YOUR OBJECTIVE:
This exercise calls for the records to be returned exactly, with images removed.

INPUT RECORDS:
....

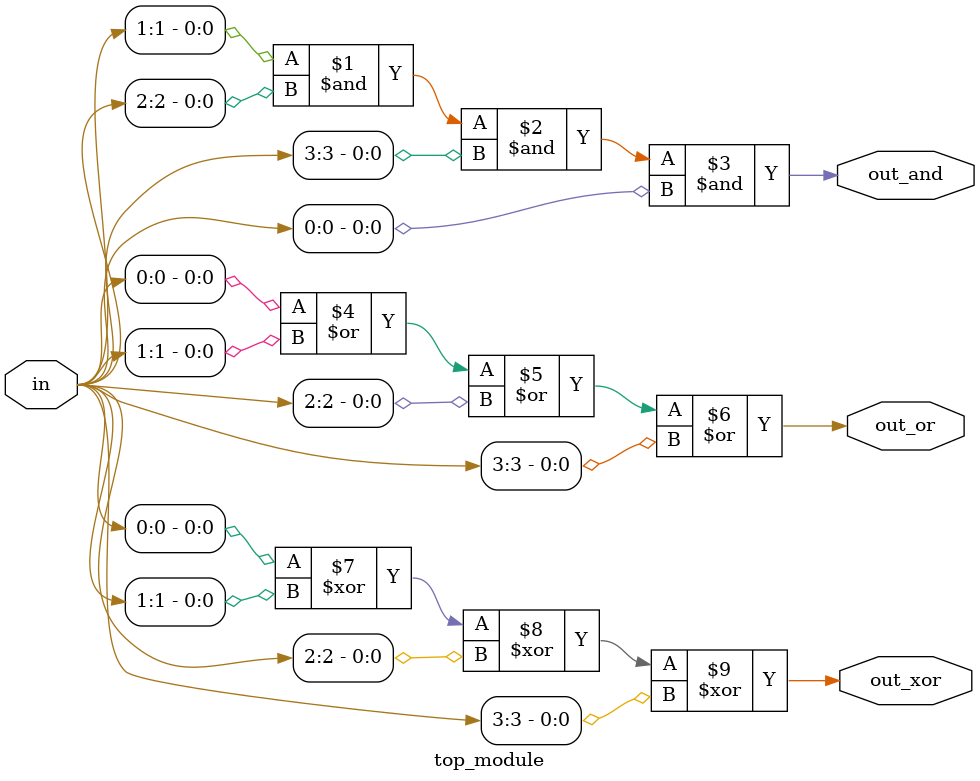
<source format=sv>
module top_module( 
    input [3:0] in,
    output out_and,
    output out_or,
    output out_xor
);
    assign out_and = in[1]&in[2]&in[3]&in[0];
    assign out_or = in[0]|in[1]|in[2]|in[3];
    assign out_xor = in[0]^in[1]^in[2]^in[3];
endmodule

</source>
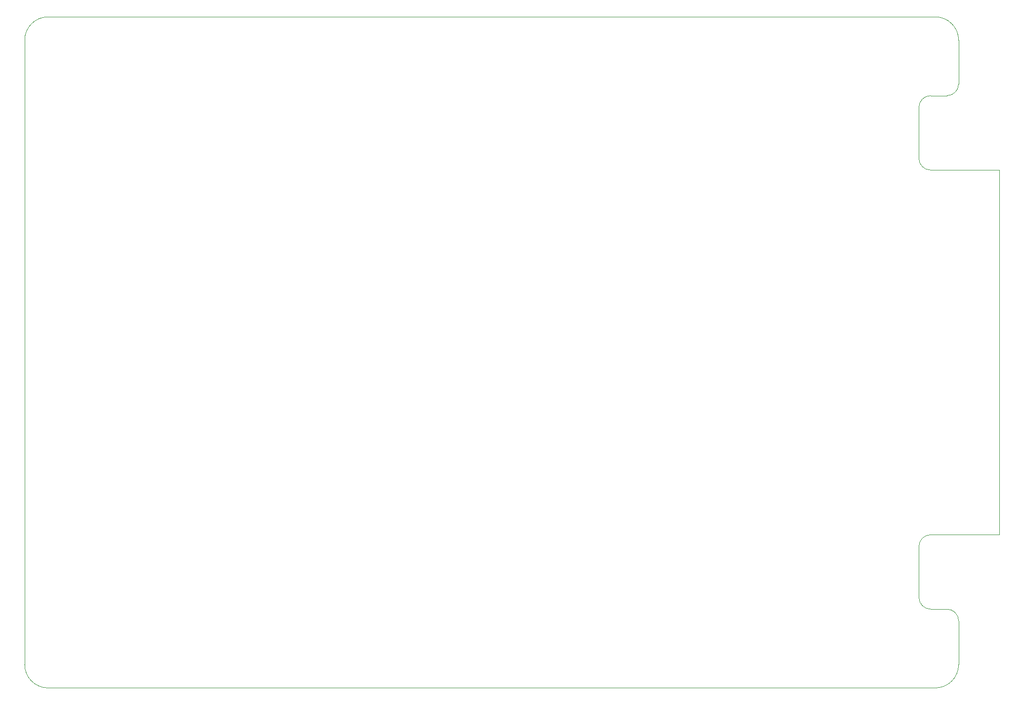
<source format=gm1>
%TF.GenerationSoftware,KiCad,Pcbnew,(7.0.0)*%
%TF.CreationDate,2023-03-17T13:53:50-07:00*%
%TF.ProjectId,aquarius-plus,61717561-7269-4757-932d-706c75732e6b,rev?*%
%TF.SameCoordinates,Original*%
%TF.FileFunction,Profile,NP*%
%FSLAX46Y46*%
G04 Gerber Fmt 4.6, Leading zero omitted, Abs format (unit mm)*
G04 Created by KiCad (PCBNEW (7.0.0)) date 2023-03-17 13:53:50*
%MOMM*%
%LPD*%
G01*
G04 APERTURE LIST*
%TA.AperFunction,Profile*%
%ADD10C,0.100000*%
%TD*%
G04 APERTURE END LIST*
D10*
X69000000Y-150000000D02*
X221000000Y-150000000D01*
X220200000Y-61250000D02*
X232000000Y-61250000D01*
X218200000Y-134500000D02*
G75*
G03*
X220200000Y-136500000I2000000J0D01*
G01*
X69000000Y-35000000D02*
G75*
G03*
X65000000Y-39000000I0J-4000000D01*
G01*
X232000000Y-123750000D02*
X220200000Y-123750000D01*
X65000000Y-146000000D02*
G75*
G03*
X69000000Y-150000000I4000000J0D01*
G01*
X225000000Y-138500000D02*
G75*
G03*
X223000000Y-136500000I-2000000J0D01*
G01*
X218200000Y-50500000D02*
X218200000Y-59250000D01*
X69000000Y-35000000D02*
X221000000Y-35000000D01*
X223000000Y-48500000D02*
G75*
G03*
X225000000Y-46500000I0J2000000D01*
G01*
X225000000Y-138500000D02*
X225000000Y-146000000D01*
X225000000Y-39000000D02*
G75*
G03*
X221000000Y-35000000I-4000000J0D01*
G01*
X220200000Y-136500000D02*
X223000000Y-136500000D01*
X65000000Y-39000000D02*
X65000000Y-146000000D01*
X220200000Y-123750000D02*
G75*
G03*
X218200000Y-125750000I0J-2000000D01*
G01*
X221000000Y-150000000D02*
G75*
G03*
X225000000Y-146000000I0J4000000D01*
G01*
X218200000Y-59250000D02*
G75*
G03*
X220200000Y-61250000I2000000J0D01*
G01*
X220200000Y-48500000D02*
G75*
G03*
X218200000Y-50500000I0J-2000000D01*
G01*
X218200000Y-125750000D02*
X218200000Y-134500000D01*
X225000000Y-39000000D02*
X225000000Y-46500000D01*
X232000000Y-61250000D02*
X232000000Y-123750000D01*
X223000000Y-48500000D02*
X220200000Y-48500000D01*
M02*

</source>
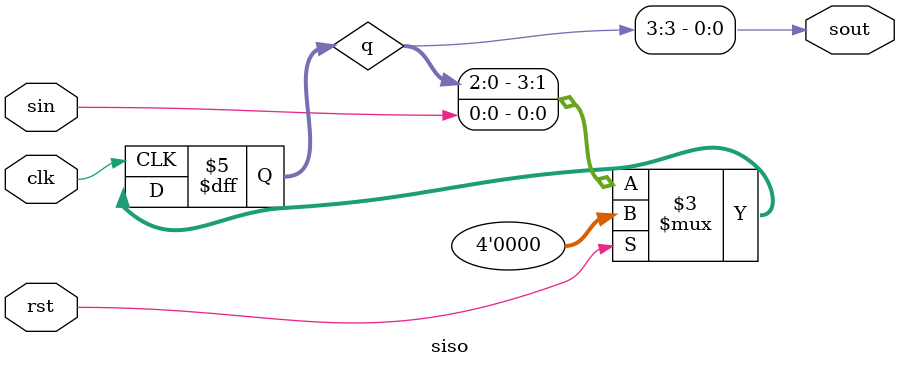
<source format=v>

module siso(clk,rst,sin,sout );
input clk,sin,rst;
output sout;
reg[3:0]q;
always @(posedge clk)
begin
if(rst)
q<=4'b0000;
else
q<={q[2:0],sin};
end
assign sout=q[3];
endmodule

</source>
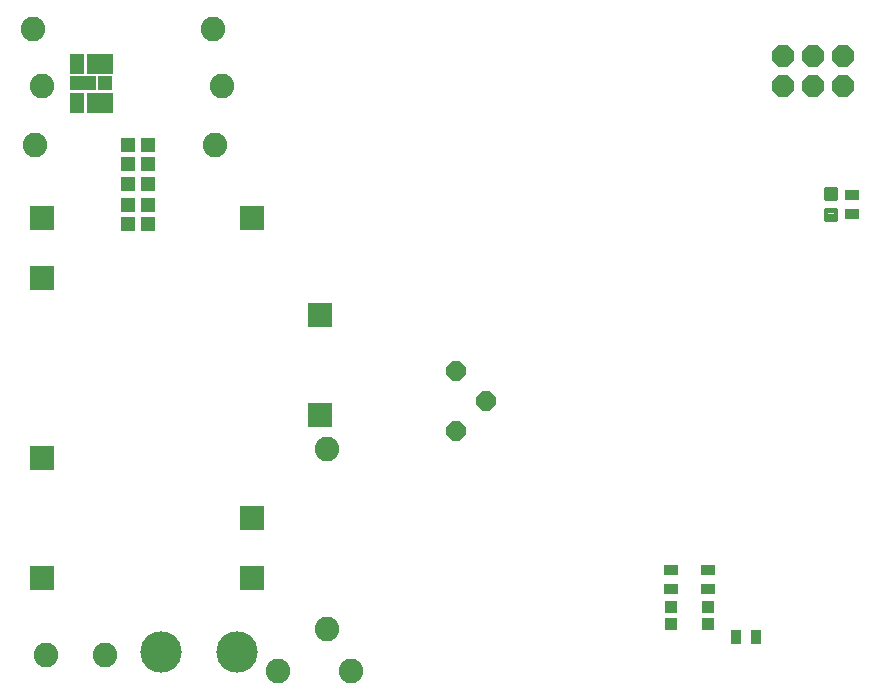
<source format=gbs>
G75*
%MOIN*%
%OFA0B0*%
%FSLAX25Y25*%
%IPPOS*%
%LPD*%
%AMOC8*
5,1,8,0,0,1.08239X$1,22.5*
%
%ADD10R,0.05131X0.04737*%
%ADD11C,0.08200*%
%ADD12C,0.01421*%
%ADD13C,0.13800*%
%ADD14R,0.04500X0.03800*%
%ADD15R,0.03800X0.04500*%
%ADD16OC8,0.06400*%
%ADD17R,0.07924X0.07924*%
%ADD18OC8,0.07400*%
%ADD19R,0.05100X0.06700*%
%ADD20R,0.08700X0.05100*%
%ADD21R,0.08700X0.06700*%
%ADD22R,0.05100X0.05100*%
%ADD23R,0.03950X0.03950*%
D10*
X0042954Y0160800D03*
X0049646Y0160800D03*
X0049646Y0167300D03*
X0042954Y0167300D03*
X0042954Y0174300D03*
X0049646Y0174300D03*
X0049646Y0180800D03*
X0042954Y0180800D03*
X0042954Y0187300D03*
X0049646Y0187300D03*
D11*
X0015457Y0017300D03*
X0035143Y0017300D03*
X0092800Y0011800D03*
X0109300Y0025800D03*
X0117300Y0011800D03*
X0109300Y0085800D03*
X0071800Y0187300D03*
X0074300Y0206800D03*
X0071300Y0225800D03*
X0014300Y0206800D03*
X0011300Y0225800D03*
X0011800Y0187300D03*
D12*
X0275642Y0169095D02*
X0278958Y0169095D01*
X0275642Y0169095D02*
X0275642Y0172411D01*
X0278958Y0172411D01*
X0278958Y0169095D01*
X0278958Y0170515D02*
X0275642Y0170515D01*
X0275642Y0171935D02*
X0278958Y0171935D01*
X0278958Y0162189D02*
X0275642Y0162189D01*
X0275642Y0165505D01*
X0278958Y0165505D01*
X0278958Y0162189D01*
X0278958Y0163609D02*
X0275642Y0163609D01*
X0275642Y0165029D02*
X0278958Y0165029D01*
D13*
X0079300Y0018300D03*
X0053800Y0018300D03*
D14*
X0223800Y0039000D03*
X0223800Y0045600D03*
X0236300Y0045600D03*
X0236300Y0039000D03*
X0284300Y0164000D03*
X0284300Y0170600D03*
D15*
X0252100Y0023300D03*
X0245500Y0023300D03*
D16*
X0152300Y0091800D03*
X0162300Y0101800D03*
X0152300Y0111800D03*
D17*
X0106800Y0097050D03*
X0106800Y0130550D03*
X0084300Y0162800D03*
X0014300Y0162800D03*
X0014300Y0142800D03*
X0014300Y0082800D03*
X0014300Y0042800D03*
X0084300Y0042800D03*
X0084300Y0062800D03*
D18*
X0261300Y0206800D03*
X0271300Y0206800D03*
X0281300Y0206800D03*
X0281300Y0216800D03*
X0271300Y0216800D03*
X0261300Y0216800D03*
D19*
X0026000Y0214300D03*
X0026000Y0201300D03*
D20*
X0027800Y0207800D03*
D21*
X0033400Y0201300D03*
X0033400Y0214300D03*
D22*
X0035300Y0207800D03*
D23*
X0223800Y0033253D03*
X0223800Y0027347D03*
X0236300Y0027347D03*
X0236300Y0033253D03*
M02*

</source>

....

EXERCISE ANSWER:
<source format=sv>
module top_module( 
    input [3:0] in,
    output out_and,
    output out_or,
    output out_xor
);
    assign out_and = in[1]&in[2]&in[3]&in[0];
    assign out_or = in[0]|in[1]|in[2]|in[3];
    assign out_xor = in[0]^in[1]^in[2]^in[3];
endmodule

</source>
<source format=gm1>
%TF.GenerationSoftware,KiCad,Pcbnew,(7.0.0)*%
%TF.CreationDate,2023-03-17T13:53:50-07:00*%
%TF.ProjectId,aquarius-plus,61717561-7269-4757-932d-706c75732e6b,rev?*%
%TF.SameCoordinates,Original*%
%TF.FileFunction,Profile,NP*%
%FSLAX46Y46*%
G04 Gerber Fmt 4.6, Leading zero omitted, Abs format (unit mm)*
G04 Created by KiCad (PCBNEW (7.0.0)) date 2023-03-17 13:53:50*
%MOMM*%
%LPD*%
G01*
G04 APERTURE LIST*
%TA.AperFunction,Profile*%
%ADD10C,0.100000*%
%TD*%
G04 APERTURE END LIST*
D10*
X69000000Y-150000000D02*
X221000000Y-150000000D01*
X220200000Y-61250000D02*
X232000000Y-61250000D01*
X218200000Y-134500000D02*
G75*
G03*
X220200000Y-136500000I2000000J0D01*
G01*
X69000000Y-35000000D02*
G75*
G03*
X65000000Y-39000000I0J-4000000D01*
G01*
X232000000Y-123750000D02*
X220200000Y-123750000D01*
X65000000Y-146000000D02*
G75*
G03*
X69000000Y-150000000I4000000J0D01*
G01*
X225000000Y-138500000D02*
G75*
G03*
X223000000Y-136500000I-2000000J0D01*
G01*
X218200000Y-50500000D02*
X218200000Y-59250000D01*
X69000000Y-35000000D02*
X221000000Y-35000000D01*
X223000000Y-48500000D02*
G75*
G03*
X225000000Y-46500000I0J2000000D01*
G01*
X225000000Y-138500000D02*
X225000000Y-146000000D01*
X225000000Y-39000000D02*
G75*
G03*
X221000000Y-35000000I-4000000J0D01*
G01*
X220200000Y-136500000D02*
X223000000Y-136500000D01*
X65000000Y-39000000D02*
X65000000Y-146000000D01*
X220200000Y-123750000D02*
G75*
G03*
X218200000Y-125750000I0J-2000000D01*
G01*
X221000000Y-150000000D02*
G75*
G03*
X225000000Y-146000000I0J4000000D01*
G01*
X218200000Y-59250000D02*
G75*
G03*
X220200000Y-61250000I2000000J0D01*
G01*
X220200000Y-48500000D02*
G75*
G03*
X218200000Y-50500000I0J-2000000D01*
G01*
X218200000Y-125750000D02*
X218200000Y-134500000D01*
X225000000Y-39000000D02*
X225000000Y-46500000D01*
X232000000Y-61250000D02*
X232000000Y-123750000D01*
X223000000Y-48500000D02*
X220200000Y-48500000D01*
M02*

</source>
<source format=v>

module siso(clk,rst,sin,sout );
input clk,sin,rst;
output sout;
reg[3:0]q;
always @(posedge clk)
begin
if(rst)
q<=4'b0000;
else
q<={q[2:0],sin};
end
assign sout=q[3];
endmodule

</source>
<source format=gbs>
G75*
%MOIN*%
%OFA0B0*%
%FSLAX25Y25*%
%IPPOS*%
%LPD*%
%AMOC8*
5,1,8,0,0,1.08239X$1,22.5*
%
%ADD10R,0.05131X0.04737*%
%ADD11C,0.08200*%
%ADD12C,0.01421*%
%ADD13C,0.13800*%
%ADD14R,0.04500X0.03800*%
%ADD15R,0.03800X0.04500*%
%ADD16OC8,0.06400*%
%ADD17R,0.07924X0.07924*%
%ADD18OC8,0.07400*%
%ADD19R,0.05100X0.06700*%
%ADD20R,0.08700X0.05100*%
%ADD21R,0.08700X0.06700*%
%ADD22R,0.05100X0.05100*%
%ADD23R,0.03950X0.03950*%
D10*
X0042954Y0160800D03*
X0049646Y0160800D03*
X0049646Y0167300D03*
X0042954Y0167300D03*
X0042954Y0174300D03*
X0049646Y0174300D03*
X0049646Y0180800D03*
X0042954Y0180800D03*
X0042954Y0187300D03*
X0049646Y0187300D03*
D11*
X0015457Y0017300D03*
X0035143Y0017300D03*
X0092800Y0011800D03*
X0109300Y0025800D03*
X0117300Y0011800D03*
X0109300Y0085800D03*
X0071800Y0187300D03*
X0074300Y0206800D03*
X0071300Y0225800D03*
X0014300Y0206800D03*
X0011300Y0225800D03*
X0011800Y0187300D03*
D12*
X0275642Y0169095D02*
X0278958Y0169095D01*
X0275642Y0169095D02*
X0275642Y0172411D01*
X0278958Y0172411D01*
X0278958Y0169095D01*
X0278958Y0170515D02*
X0275642Y0170515D01*
X0275642Y0171935D02*
X0278958Y0171935D01*
X0278958Y0162189D02*
X0275642Y0162189D01*
X0275642Y0165505D01*
X0278958Y0165505D01*
X0278958Y0162189D01*
X0278958Y0163609D02*
X0275642Y0163609D01*
X0275642Y0165029D02*
X0278958Y0165029D01*
D13*
X0079300Y0018300D03*
X0053800Y0018300D03*
D14*
X0223800Y0039000D03*
X0223800Y0045600D03*
X0236300Y0045600D03*
X0236300Y0039000D03*
X0284300Y0164000D03*
X0284300Y0170600D03*
D15*
X0252100Y0023300D03*
X0245500Y0023300D03*
D16*
X0152300Y0091800D03*
X0162300Y0101800D03*
X0152300Y0111800D03*
D17*
X0106800Y0097050D03*
X0106800Y0130550D03*
X0084300Y0162800D03*
X0014300Y0162800D03*
X0014300Y0142800D03*
X0014300Y0082800D03*
X0014300Y0042800D03*
X0084300Y0042800D03*
X0084300Y0062800D03*
D18*
X0261300Y0206800D03*
X0271300Y0206800D03*
X0281300Y0206800D03*
X0281300Y0216800D03*
X0271300Y0216800D03*
X0261300Y0216800D03*
D19*
X0026000Y0214300D03*
X0026000Y0201300D03*
D20*
X0027800Y0207800D03*
D21*
X0033400Y0201300D03*
X0033400Y0214300D03*
D22*
X0035300Y0207800D03*
D23*
X0223800Y0033253D03*
X0223800Y0027347D03*
X0236300Y0027347D03*
X0236300Y0033253D03*
M02*

</source>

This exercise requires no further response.